Thomas Lainson designed and built the Pelham Institute in the High Victorian Gothic style, which was used frequently for slum missions such as this. It is a three-storey building of purple brick laid in the English bond pattern and dressed with terracotta and red bricks. There are also small areas of tile-hanging, and the roof is tiled and has dormer windows. Three faces are visible: one south to St George's Terrace with irregularly placed windows, the main (western) façade on Upper Bedford Street (with a regular four-window range), and a three-window range facing north on to Montague Street. Most windows are flat-headed.

The main entrance is to Upper Bedford Street. A doorway, with a 19th-century two-part wooden door with iron hinges, is recessed into an aedicula with a corbelled pointed arch and a gable above. At second-floor level, a chimney-breast projects slightly and steps up to the gable of the roof, which is topped with a short chimneypot. A window is set into the base of this projection. On the floor below, the four windows are arranged as two narrow pairs below a semicircular tympanum of red brick. The northwestern corner forms a gable-topped bay, again with a stepped chimney-stack. A thin string course runs around the building above the windows, forming a continuous hood mould.

The Montague Street (northern) elevation has single or paired windows under segmental arches; a large stone plaque sits in a recess above the centre windows. At ground-floor level there is another pale stone plaque, a broad segment-arched window, an original wooden entrance door and another wooden door leading to a storage bay.

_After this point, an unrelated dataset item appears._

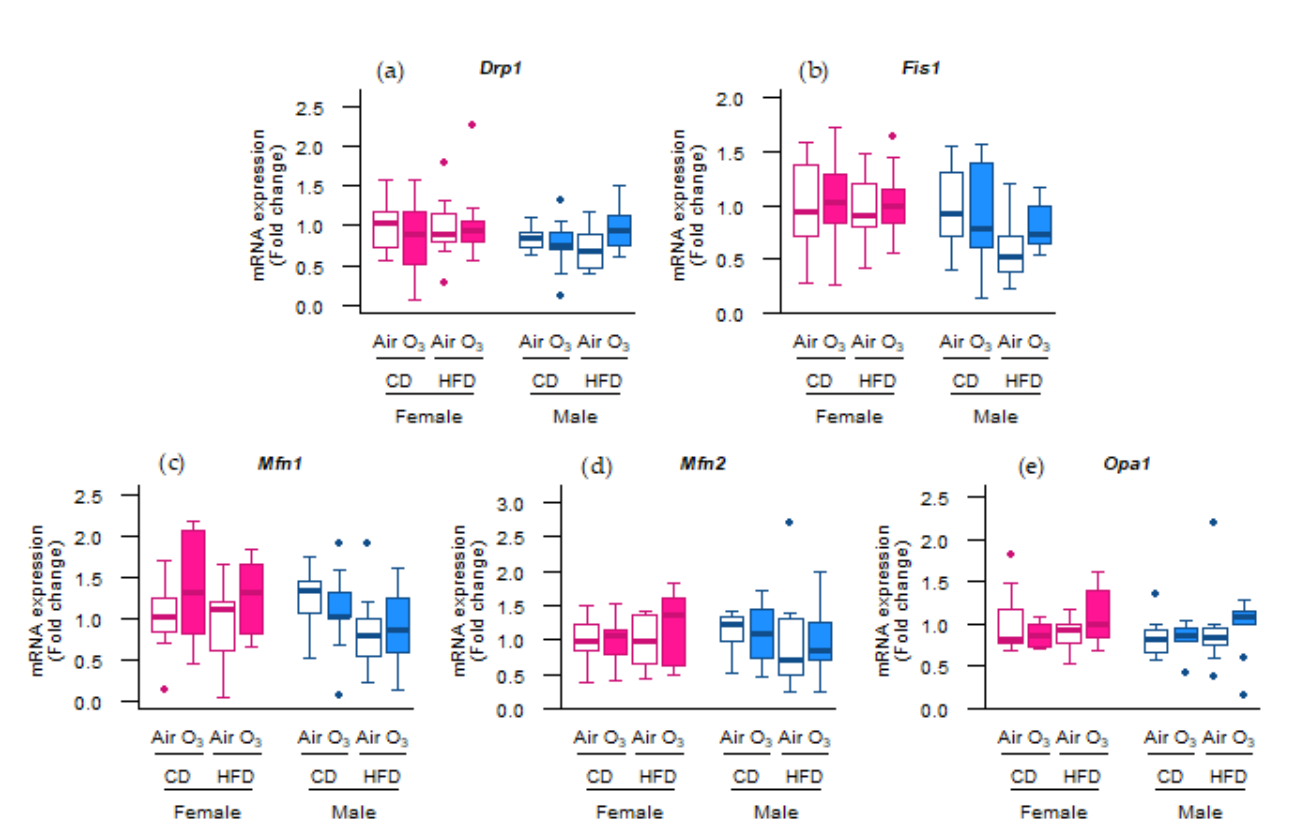
Figure 6. Acute ozone exposure and perinatal high-fat diet (HFD) did not alter the pulmonary molecular regulation of mitochondrial fission or fusion. Expression of fission genes ( a ) Drp1 and ( b ) Fis1 , and fusion genes ( c ) Mfn1 , ( d ) Mfn2 , and ( e ) Opa1 was measured within two hours after exposure to filtered air or ozone in the lungs of female and male offspring from dams fed a perinatal control diet (CD) or HFD. Data are presented as boxplots. Statistical analysis by two-way ANOVA with a Holm–Sidak post-hoc test. n = 9–10 per group. O 3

The south façade, on St George's Terrace, has a segment-arched window in a red-brick surround at the southwest corner and a much wider and taller flat-arched window alongside. The string course diverts to go round a taller flat-arched window in the southwest corner at first-floor level. Diagonally above this are three narrow windows below a pointed arch with a red-brick tympanum. A projecting chimney-breast starts immediately to the left and rises beyond the eaves, terminating in a squat chimney-pot. Three small windows and a tall, narrow one light the second floor. The façade is very irregular and lacks symmetry.